After the mice were “sacrificed,” he looked at their brains, especially the neurons from the hippocampus, the region where memories are formed. Under an electron microscope, younger neurons appear “fuzzy,” because they have more dendritic spines, little branches sticking out from their neurons that help make connections with other neurons. In old animals, the dendrites had many fewer spines, as if they had been pruned off by a zealous gardener. This made the neurons less connective, less able to link memories with thoughts and actions. But in the old mice that had been injected with young plasma, the neurons had become fuzzy again—which, obviously, had helped them remember and negotiate the water maze. Young blood had restored their old brains.
“We saw an actual reversal of aging-related decline,” Villeda told me, still sounding amazed. “I always thought of aging as a final blow—once you get there, there’s no coming back. I’m not sure that’s the case anymore.”

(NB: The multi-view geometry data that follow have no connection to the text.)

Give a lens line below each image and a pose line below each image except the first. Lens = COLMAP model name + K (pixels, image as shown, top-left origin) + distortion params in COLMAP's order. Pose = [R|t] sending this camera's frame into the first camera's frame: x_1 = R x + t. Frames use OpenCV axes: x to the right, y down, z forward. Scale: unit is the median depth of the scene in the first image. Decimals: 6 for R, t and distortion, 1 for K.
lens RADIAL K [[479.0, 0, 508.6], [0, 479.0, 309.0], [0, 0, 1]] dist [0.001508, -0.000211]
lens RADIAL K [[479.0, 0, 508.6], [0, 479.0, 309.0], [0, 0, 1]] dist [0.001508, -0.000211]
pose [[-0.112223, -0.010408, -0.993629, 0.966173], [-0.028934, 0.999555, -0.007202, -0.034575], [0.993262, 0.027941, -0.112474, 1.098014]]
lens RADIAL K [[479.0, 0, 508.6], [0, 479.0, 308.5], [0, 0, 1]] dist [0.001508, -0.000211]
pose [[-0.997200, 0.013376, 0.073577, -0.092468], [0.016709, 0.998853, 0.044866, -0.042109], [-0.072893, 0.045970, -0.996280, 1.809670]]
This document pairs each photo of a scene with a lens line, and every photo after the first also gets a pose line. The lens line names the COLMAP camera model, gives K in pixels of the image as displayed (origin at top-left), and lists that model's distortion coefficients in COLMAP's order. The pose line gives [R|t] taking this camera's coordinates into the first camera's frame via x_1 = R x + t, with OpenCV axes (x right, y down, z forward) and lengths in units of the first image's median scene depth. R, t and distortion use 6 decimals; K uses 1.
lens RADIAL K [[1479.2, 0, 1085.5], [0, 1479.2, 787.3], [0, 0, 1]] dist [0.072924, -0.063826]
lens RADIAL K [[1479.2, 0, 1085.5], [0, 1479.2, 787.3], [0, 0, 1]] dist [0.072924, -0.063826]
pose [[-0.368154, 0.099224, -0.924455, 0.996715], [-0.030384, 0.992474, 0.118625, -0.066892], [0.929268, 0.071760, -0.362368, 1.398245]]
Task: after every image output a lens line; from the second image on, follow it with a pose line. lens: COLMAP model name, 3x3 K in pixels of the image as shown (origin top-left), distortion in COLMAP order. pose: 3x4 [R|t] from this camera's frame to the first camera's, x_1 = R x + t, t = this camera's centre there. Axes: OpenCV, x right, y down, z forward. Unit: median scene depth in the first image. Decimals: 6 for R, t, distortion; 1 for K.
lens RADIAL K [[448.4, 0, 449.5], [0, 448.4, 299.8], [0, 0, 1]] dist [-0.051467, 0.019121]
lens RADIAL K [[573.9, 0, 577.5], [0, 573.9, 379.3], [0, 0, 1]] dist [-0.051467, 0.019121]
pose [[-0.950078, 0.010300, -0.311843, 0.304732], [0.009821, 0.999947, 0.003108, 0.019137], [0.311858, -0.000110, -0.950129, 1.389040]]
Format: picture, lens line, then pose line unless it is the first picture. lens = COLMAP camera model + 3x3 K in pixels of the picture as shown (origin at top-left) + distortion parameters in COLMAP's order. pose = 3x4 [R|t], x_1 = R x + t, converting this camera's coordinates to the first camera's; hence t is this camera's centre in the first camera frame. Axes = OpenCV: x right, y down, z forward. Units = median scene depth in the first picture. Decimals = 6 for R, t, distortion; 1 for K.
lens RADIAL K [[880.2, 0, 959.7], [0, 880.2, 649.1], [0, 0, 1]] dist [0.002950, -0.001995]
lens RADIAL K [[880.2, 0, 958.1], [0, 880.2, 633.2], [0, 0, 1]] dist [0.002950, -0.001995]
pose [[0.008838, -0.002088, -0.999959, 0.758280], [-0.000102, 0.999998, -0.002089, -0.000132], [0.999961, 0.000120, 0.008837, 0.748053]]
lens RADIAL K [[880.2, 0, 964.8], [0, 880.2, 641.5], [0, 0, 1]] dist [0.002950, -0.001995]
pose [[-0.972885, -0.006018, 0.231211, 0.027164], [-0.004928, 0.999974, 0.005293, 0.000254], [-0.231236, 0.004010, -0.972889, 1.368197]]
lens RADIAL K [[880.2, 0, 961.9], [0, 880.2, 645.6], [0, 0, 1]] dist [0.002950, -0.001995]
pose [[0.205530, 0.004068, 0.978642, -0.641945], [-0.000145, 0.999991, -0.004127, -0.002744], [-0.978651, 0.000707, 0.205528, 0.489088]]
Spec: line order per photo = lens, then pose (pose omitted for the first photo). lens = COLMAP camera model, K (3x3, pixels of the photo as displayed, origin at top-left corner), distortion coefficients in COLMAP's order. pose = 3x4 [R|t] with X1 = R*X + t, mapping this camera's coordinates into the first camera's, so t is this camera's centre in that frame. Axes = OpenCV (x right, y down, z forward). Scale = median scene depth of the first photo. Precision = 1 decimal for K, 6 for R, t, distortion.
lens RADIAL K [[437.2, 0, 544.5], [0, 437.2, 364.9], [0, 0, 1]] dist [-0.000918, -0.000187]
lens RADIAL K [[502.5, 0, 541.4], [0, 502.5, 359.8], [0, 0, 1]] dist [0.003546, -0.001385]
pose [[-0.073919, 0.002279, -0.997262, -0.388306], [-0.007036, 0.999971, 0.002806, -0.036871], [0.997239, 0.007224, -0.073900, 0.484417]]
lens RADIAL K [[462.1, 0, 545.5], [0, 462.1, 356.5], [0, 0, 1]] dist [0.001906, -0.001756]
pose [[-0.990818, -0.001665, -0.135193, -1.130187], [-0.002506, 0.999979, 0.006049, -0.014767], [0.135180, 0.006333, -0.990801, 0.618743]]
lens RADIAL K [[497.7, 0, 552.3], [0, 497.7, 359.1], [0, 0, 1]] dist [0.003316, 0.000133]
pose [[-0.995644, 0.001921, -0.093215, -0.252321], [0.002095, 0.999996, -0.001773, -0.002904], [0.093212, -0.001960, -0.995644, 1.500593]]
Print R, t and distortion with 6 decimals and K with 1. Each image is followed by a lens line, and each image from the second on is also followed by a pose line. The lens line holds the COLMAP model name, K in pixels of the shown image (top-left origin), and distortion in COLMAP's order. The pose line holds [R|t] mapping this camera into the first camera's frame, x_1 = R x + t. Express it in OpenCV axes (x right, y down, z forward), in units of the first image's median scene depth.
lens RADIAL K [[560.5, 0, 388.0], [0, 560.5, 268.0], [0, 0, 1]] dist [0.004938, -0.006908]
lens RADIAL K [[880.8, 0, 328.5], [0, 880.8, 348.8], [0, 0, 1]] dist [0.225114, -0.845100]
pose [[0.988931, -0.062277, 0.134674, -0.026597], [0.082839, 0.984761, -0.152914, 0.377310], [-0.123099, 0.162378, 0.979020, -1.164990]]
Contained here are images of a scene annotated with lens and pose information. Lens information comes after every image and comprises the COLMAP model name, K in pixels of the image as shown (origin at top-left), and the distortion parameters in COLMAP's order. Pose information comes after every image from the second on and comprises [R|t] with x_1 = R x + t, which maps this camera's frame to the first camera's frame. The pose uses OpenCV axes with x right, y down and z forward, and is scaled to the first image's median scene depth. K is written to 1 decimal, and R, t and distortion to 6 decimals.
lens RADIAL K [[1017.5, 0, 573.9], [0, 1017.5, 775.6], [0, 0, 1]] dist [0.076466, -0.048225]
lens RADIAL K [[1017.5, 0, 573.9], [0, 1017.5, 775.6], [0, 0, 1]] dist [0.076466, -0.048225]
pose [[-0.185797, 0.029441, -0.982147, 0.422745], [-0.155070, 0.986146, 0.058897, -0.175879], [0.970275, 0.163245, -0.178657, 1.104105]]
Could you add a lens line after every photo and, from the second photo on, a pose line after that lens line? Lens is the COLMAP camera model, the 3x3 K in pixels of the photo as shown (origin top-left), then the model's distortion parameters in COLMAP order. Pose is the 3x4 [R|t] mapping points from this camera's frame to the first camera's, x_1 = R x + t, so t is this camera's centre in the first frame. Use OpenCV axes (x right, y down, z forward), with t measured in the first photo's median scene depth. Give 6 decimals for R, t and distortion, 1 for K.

Now the big question was, What was it in young blood that produced this effect?
It wasn’t only in the brain, either. Other studies had found that younger animals’ blood also seemed to rejuvenate muscle and bone in older animals. And Villeda wasn’t the only one looking for the answer. Across the country, at Harvard, another Stanford alumnus was searching for the precise factor that was responsible for this amazing rejuvenation effect. The race was on.
“It’s not like looking for a needle in a haystack,” said Amy Wagers,
when we met in her office in Boston. “It’s like looking for hay in a haystack. There are so many possible metabolites, or proteins, or factors, and any of them could be the one.”
Her search had lasted ten years, since she had been part of the team that had helped revive the parabiosis technique in the early 2000s. As a postdoc, she had worked with Irving Weissman, the noted Stanford biologist who had first isolated human stem cells from blood; Weissman had collaborated with Tom Rando to see how aging blood affected muscle regeneration. In a groundbreaking 2005 paper published in Nature, they reported that young blood seemed to improve the ability of old mice to repair their injured muscles. Not only that, but their livers had also miraculously healed. Something in young blood was telling the old mice, on a cellular level, to act “young,” too, and to regenerate and heal as successfully as they once had.
This meant that older cells still had the potential to thrive and regenerate, but the oldness of their blood was preventing this from happening. The implications of this were huge: It meant that we might retain the ability to regenerate various body tissues well into later life. The trick would be figuring out how to unlock that potential—by finding the factor, or factors, that might be responsible. The search would take a decade, and it isn’t over.
Wagers decided to look for a possible rejuvenating factor: whatever it was in young blood that seemed to turn back the clock on older cells. She was joined by a veteran cardiologist and stem-cell researcher named Richard T. Lee, who was also an old cycling friend of hers (and whom we met in chapter 6). Lee was getting tired of seeing his patients’ hearts basically wear out with age as they lived into their eighties and beyond. Younger patients he could treat with statins and blood-pressure medication, and procedures such as stents and valves. But there seemed to be nothing he could do to solve these very old patients’ problems. More and more of them suffered from something called diastolic heart failure, where the heart muscle has thickened so much that the chamber fails to fill properly; so far, there is no known treatment.